At the end of 2020, Congress passed the CAA 2021. Among several other initiatives, it mandated that certain health insurance plans that fell under the purview of the Department of Labor conduct analyses that compare mental health benefits and physical health benefits for nonquantitative treatment limits (NQTLs). 

“What we’re talking about here are not necessarily co-payments or treatment limitations, not the numbers,” Damien Myers, a partner with the law firm Nixon Peabody, told BHB. “What we’re talking about is nonquantitative stuff, like how is medical necessity being applied? How is prior authorization being applied across a benefit plan or an insurance policy? Are those being applied in parity?”

But the law was vague on how the analysis should be put together. This has also been a point of frustration for payers

Myers said the Department of Labor released a “self-compliance tool” that did not help demonstrate compliance with parity laws regarding NQTLs.

The CAA 2021 also called for several federal departments — the Department of Labor, Health and Human Services Department and Department of the Treasury — to investigate compliance with the requirements to conduct comparative analysis. The agencies issued their findings in January 2022.

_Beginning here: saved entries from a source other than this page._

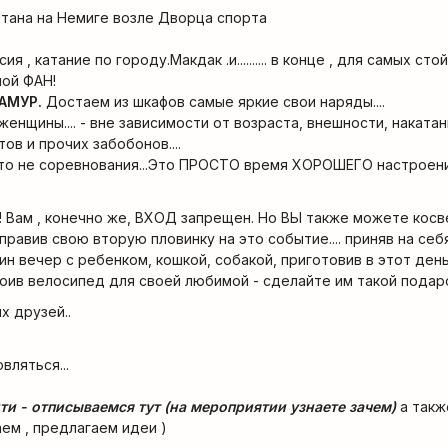
нтана на Немиге возле Дворца спорта
я , катание по городу.Макдак .и.......... в конце , для самых ст
ной ФАН!
ЛАМУР.
Достаем из шкафов самые яркие свои наряды....
женщины.... - вне зависимости от возраста, внешности, наката
ов и прочих забобонов....
это не соревнования...Это ПРОСТО время ХОРОШЕГО настроени
! Вам , конечно же, ВХОД запрещен. Но ВЫ также можете кос
правив свою вторую пловинку на это событие.... приняв на себ
ин вечер с ребенком, кошкой, собакой, приготовив в этот ден
 велосипед для своей любимой - сделайте им такой подарок
х друзей..
вляться...
дти - отписываемся тут (на мероприятии узнаете зачем)
а такж
ем , предлагаем идеи )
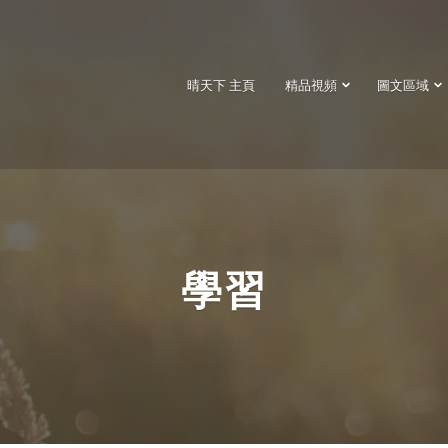
晴天下 主頁
精品視頻
圖文區域
學習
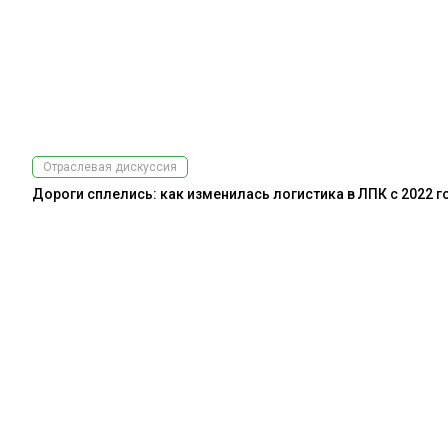
Отраслевая дискуссия
Дороги сплелись: как изменилась логистика в ЛПК с 2022 г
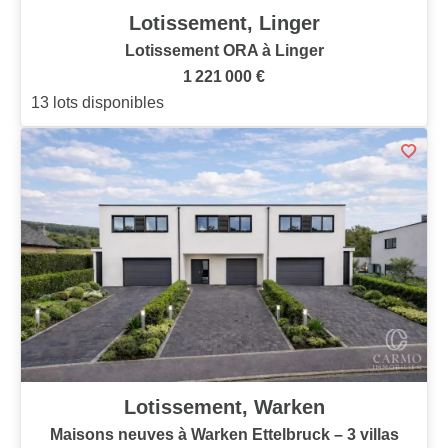
Lotissement, Linger
Lotissement ORA à Linger
1 221 000 €
13 lots disponibles
Lotissement, Warken
Maisons neuves à Warken Ettelbruck – 3 villas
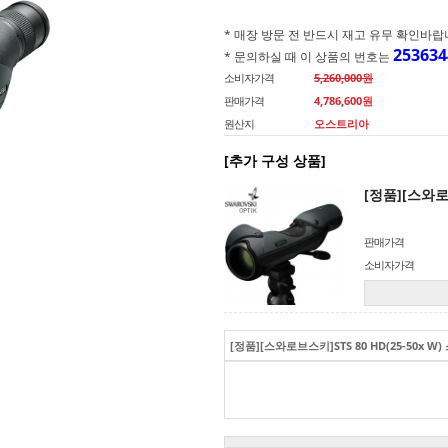
* 매장 방문 전 반드시 재고 유무 확인바랍니다.(
253634
* 문의하실 때 이 상품의 번호는
소비자가격
5,260,000원
판매가격
4,786,600
원
원산지
오스트리아
[추가 구성 상품]
[정품][스와로
판매가격
소비자가격
[정품][스와로브스키]STS 80 HD(25-50x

The report panned the health insurance industry. None of the initial responses from the payers contained enough information to assess them for mental health parity, the report states.

“That report was very critical, and they said in that report that they were likely to undertake rulemaking on the parity act,” Lloyd said.

That accelerated political interest in Congress’s efforts to address parity issues. A few months later, President Joe Biden made several aspects of behavioral health regulatory reform a part of his self-described unity agenda. Congressional efforts included the introduction of a bill that ultimately failed to allow better enforcement of the MHPAEA.

Yet, the clarity payers sought from the Department of Labor on NQTLs is only now arriving on the scene.

What’s next?

The OMB does not have a deadline to release proposed rules. Once the proposed rule is published in the Federal Register, it will be open for public comment.

That period for public comment can range from 30 to 180 days. The longer time frame is for more complicated rules. They could be extended. Then, the Department of Labor will assess the comments and potentially adjust the rule. This might lead to further delays or consideration by the Department of Labor, depending on the volume and quality of comments from the public.

The Drug Enforcement Administration delayed its proposed rule for telehealth and controlled substance prescribing until November following a voluminous and severe backlash against the austere regulations. The rule was published in February.

The comment period will likely garner wide interest for advocates and businesses in both the health plan and health care provider segments. However, it’s not the type of regulation that captures public attention in the same way that the DEA’s proposed telehealth rule did, Myers said.

After any adjustments, the proposed rule would go into effect at a prescribed time.

The Kennedy Forum’s Lloyd told BHB that the proposed rules could also include underlying rules related to treatment limitations set out in MHPAEA. The act’s provisions on parity were very general, leaving room for the Labor Department to address other aspects of mental health parity that were part of the rulemaking process a decade ago. 

“There is a range of options that the administration could, in theory, take to carry out the statutory provisions of the federal parity act,” Lloyd said.

The proposed rules would clarify just one aspect of mental health parity at the federal level. While the proposed rules will help the federal government monitor health plans, a major sea change in parity should not be expected.

Myer points out that, while mental health reform may be a priority in some segments of the federal government, these proposed rules were explicitly called for in a bill signed into law over 2.5 years ago.

But there are also “low-hanging fruit” opportunities to address mental health parity enforcement, Lloyd said.

State insurance departments, which share authority in enforcing mental health parity regulations, have failed to do so with limited exceptions. Strengthening state engagement on the matter would accelerate the enforcement of existing regulations.